Мы без особых происшествий доехали до развилки, где одна из дорог поворачивает на Оршу и дальше идет на Шклов Могилев. По этой рокадной дороге шло бешеное движение. Двигались целые колонны грузовиков и очень много легких танков. Мы переехали дорогу и попали на опушку леса. Там стояло несколько штабных танкеток и размещался штаб 73-й дивизии.
Это была еще не принимавшая участия в боях, необстрелянная, но полностью укомплектованная и хорошо вооруженная кадровая дивизия.
Я вспомнил, что именно тут, когда ехал из-под Борисова, впервые увидел наши стоявшие на позициях войска. И, спросив, с какого числа стоит здесь дивизия, услышал, что с двадцать седьмого. Значит, ее я и видел.

Данные:
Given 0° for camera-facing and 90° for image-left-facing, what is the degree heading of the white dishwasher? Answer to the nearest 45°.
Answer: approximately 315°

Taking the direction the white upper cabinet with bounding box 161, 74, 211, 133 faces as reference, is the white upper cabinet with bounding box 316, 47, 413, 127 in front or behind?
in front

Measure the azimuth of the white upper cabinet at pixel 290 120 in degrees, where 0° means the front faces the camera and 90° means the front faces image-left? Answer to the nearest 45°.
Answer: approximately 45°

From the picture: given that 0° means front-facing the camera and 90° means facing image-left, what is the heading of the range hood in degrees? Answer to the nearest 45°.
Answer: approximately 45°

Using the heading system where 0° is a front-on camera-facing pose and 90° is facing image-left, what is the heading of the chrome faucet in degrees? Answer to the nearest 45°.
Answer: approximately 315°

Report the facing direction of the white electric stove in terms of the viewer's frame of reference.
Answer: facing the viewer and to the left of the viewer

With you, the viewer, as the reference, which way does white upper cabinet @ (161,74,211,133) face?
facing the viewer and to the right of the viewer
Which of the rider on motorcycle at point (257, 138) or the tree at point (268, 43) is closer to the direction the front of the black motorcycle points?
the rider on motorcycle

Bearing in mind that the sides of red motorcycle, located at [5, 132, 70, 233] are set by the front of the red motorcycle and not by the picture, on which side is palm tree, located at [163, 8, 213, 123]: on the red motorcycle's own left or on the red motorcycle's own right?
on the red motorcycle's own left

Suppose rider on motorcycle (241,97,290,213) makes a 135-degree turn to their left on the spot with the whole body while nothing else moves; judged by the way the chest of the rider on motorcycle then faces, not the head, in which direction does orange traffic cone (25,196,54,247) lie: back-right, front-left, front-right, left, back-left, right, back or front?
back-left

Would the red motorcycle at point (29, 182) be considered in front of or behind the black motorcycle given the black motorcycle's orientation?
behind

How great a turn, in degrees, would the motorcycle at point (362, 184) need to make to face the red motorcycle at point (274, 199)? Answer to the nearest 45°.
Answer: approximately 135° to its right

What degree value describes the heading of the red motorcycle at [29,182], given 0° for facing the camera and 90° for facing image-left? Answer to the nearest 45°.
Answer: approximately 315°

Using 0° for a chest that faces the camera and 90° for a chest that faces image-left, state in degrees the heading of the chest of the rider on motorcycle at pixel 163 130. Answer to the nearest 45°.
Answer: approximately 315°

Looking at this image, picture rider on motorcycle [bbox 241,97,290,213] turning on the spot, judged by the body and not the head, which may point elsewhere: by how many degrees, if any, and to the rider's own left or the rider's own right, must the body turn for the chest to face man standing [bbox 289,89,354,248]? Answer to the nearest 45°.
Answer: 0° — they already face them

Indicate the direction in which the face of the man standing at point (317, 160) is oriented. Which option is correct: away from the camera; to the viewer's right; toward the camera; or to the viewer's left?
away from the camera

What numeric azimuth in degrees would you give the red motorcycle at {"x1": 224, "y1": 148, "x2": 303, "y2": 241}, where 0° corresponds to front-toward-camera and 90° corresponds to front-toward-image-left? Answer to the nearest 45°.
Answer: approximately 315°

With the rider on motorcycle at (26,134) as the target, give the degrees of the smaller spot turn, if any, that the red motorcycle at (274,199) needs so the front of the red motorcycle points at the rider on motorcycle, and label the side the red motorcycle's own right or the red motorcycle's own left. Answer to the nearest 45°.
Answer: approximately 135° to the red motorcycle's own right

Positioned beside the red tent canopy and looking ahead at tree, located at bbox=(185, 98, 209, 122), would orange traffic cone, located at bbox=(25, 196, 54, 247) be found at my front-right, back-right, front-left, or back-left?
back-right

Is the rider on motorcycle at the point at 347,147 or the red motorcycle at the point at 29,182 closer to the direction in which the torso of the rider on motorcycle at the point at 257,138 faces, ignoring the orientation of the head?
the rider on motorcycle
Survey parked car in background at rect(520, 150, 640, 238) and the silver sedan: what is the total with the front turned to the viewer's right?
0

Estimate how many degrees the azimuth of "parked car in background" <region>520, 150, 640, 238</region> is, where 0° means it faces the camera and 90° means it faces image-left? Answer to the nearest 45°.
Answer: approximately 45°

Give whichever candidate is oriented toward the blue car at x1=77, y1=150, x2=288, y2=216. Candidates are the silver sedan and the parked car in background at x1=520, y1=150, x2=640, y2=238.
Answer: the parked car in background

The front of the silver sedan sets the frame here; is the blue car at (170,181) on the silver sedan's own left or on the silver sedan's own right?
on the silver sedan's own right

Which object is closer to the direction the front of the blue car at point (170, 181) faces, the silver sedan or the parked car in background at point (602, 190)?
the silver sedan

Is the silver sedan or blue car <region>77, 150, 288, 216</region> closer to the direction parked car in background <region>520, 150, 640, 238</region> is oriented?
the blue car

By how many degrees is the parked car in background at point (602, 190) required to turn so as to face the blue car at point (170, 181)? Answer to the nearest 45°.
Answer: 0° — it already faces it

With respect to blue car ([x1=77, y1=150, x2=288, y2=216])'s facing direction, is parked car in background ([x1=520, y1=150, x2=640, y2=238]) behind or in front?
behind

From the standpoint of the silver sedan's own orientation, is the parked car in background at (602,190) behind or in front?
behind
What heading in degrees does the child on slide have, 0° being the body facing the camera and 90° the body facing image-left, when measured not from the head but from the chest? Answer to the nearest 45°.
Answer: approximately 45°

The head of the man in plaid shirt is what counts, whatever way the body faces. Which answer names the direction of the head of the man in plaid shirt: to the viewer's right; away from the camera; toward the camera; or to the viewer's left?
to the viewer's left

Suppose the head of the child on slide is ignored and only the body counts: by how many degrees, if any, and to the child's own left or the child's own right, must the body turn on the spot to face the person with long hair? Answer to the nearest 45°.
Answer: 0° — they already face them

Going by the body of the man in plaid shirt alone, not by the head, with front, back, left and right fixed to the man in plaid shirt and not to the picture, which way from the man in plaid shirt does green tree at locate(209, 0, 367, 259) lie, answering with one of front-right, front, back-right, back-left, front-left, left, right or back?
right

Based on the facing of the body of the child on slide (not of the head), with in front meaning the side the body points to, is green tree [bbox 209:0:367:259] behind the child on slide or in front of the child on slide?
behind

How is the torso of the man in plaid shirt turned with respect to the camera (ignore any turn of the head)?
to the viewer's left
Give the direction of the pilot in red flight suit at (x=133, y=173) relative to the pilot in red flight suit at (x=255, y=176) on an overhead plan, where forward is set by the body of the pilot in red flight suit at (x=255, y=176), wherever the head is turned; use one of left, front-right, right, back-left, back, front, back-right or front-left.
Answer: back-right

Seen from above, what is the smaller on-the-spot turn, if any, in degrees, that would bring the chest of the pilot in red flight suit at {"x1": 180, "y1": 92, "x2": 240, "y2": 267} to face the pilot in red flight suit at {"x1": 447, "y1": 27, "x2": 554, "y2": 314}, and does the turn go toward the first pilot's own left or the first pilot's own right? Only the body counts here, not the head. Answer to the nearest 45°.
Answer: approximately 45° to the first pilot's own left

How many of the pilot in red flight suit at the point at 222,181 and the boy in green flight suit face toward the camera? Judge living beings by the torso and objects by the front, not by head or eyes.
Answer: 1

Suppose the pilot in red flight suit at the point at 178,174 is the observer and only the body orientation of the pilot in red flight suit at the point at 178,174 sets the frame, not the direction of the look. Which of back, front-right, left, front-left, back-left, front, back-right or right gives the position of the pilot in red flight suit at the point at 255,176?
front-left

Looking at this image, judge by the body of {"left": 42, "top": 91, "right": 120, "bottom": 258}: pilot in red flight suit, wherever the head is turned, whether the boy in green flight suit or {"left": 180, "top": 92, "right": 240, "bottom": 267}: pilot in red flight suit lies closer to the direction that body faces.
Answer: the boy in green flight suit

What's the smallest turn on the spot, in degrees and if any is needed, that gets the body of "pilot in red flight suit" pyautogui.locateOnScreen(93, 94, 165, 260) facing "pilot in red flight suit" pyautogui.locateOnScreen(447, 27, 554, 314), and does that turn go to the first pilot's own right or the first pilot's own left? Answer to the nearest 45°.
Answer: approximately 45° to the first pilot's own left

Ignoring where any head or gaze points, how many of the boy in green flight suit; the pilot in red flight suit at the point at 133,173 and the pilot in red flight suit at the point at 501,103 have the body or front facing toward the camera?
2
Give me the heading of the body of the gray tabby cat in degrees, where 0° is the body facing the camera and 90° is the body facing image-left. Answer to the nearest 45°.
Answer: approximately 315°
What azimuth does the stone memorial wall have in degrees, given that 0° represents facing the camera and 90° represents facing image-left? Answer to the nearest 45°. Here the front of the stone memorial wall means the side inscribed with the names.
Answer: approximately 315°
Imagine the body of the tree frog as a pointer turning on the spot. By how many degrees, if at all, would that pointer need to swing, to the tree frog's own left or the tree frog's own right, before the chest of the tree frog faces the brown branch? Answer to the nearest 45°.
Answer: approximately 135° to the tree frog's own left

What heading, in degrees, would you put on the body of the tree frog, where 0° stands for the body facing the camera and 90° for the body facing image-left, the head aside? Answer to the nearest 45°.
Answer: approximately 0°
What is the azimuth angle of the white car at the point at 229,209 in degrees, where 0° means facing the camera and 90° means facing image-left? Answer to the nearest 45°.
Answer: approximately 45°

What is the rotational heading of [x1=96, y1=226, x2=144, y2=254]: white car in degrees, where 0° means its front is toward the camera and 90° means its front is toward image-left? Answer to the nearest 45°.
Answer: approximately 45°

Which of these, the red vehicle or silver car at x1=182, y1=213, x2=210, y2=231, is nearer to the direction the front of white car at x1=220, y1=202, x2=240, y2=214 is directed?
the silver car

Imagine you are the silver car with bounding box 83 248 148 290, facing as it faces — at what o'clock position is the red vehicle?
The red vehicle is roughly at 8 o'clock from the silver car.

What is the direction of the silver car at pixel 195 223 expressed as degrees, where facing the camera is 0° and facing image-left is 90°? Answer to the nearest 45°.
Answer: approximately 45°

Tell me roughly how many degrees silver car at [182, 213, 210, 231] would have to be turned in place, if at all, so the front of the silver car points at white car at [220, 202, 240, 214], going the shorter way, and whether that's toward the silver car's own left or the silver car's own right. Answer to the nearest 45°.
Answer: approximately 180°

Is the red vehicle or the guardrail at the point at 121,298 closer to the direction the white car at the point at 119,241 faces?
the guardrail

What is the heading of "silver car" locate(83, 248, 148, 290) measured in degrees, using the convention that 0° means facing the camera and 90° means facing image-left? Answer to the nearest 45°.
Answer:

Условие задания: Перепишите фрагмент воспоминаний о штабе 73-й дивизии от «Это была еще» до «ее я и видел.», заменив «дивизия» на «бригада».

Решение:
Это была еще не принимавшая участия в боях, необстрелянная, но полностью укомплектованная и хорошо вооруженная кадровая бригада.
Я вспомнил, что именно тут, когда ехал из-под Борисова, впервые увидел наши стоявшие на позициях войска. И, спросив, с какого числа стоит здесь бригада, услышал, что с двадцать седьмого. Значит, ее я и видел.